◆ TASK TO COMPLETE
Return the complete listing exactly as it reads, with each picture removed.

◆ DATA SECTION
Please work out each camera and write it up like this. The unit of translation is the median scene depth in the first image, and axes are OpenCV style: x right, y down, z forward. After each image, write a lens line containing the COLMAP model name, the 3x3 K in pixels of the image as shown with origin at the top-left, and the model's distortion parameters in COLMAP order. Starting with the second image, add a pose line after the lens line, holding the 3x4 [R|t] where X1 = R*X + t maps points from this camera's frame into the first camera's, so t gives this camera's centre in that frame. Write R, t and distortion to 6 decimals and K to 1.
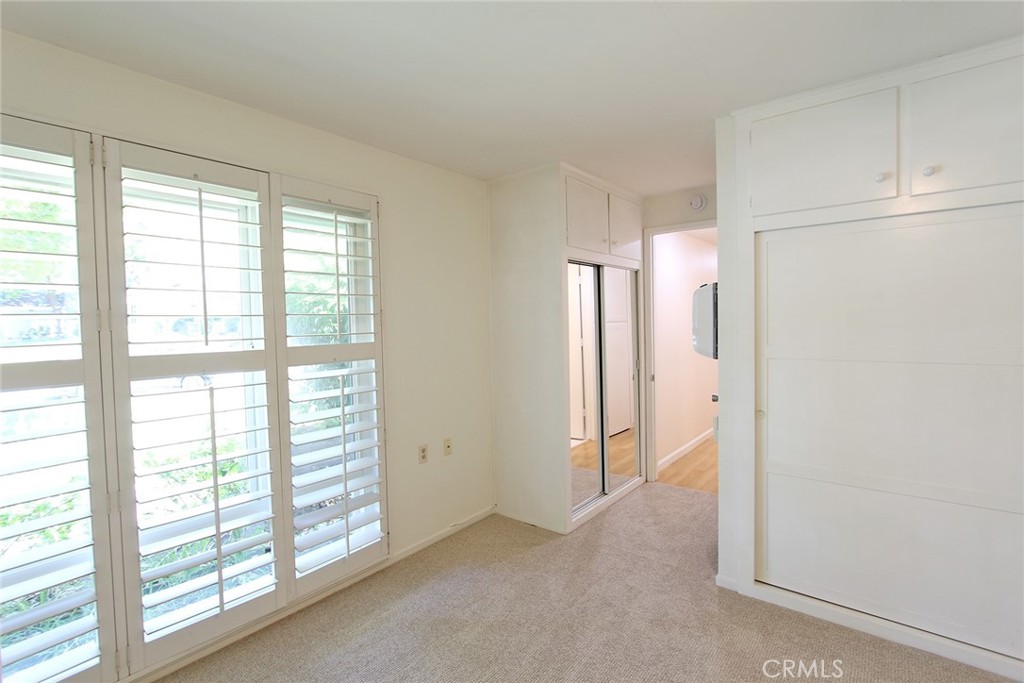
lens RADIAL K [[472.8, 0, 505.6], [0, 472.8, 337.5], [0, 0, 1]] dist [-0.014204, 0.000298]
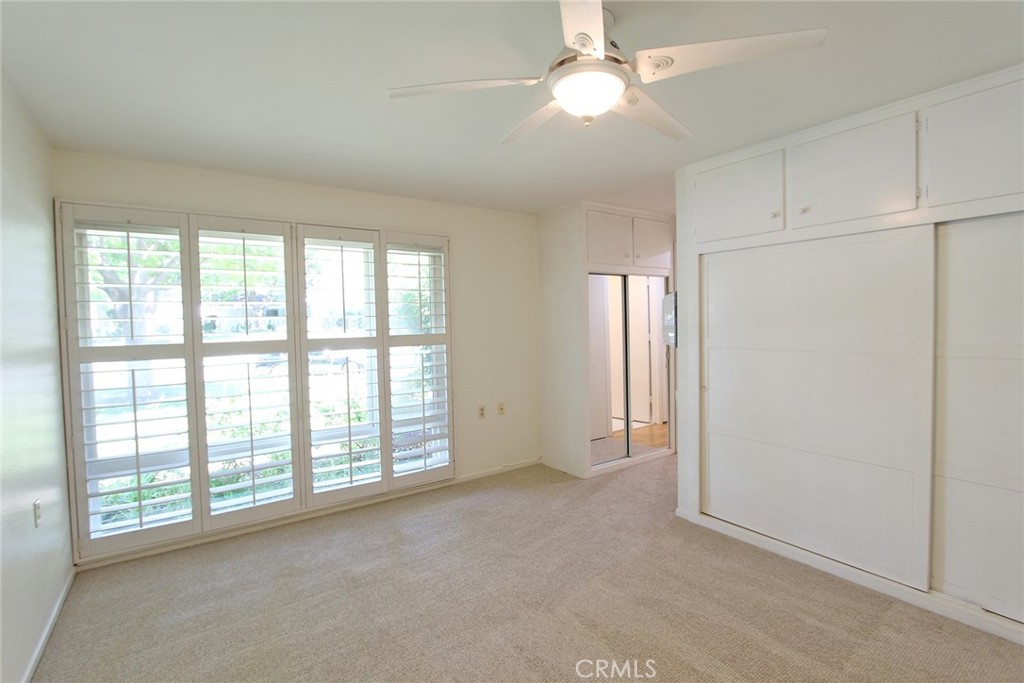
lens RADIAL K [[472.8, 0, 505.6], [0, 472.8, 337.5], [0, 0, 1]] dist [-0.014204, 0.000298]
pose [[0.961984, 0.011845, -0.272848, 0.332020], [-0.009364, 0.999902, 0.010392, 0.006340], [0.272944, -0.007442, 0.962001, -0.420452]]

◆ RESULT
Please work out each camera and write it up like this. The unit of translation is the median scene depth in the first image, and axes are OpenCV style: x right, y down, z forward. After each image, write a lens line containing the COLMAP model name, the 3x3 K in pixels of the image as shown with origin at the top-left, and the model's distortion parameters in COLMAP order. Starting with the second image, add a pose line after the lens line, holding the 3x4 [R|t] where X1 = R*X + t maps points from this camera's frame into the first camera's, so t gives this camera's centre in that frame. Write R, t and distortion to 6 decimals and K to 1.
lens RADIAL K [[472.8, 0, 505.6], [0, 472.8, 337.5], [0, 0, 1]] dist [-0.014204, 0.000298]
lens RADIAL K [[472.8, 0, 505.6], [0, 472.8, 337.5], [0, 0, 1]] dist [-0.014204, 0.000298]
pose [[0.961984, 0.011845, -0.272848, 0.332020], [-0.009364, 0.999902, 0.010392, 0.006340], [0.272944, -0.007442, 0.962001, -0.420452]]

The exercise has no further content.